Data provided: Begin

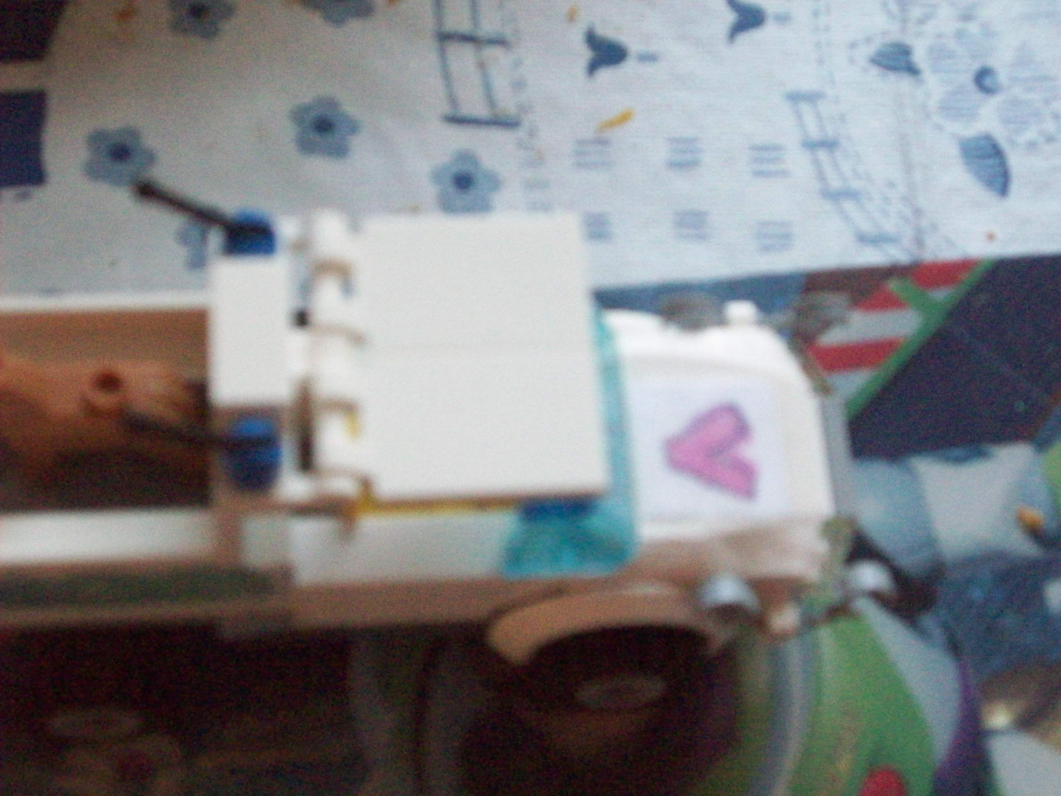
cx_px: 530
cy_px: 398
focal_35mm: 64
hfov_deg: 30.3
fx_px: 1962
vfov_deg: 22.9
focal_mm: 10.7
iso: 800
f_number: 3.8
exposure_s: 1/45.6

Data provided: End
Data provided: Begin

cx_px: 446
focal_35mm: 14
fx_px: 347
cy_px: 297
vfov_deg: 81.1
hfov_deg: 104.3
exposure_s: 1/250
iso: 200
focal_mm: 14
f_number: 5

Data provided: End

#### Activity:
Write down, word for word, the lines above from the one containing "hfov_deg: 30.3" through the one containing "exposure_s: 1/45.6", both ends included.

#### Written response:
hfov_deg: 30.3
fx_px: 1962
vfov_deg: 22.9
focal_mm: 10.7
iso: 800
f_number: 3.8
exposure_s: 1/45.6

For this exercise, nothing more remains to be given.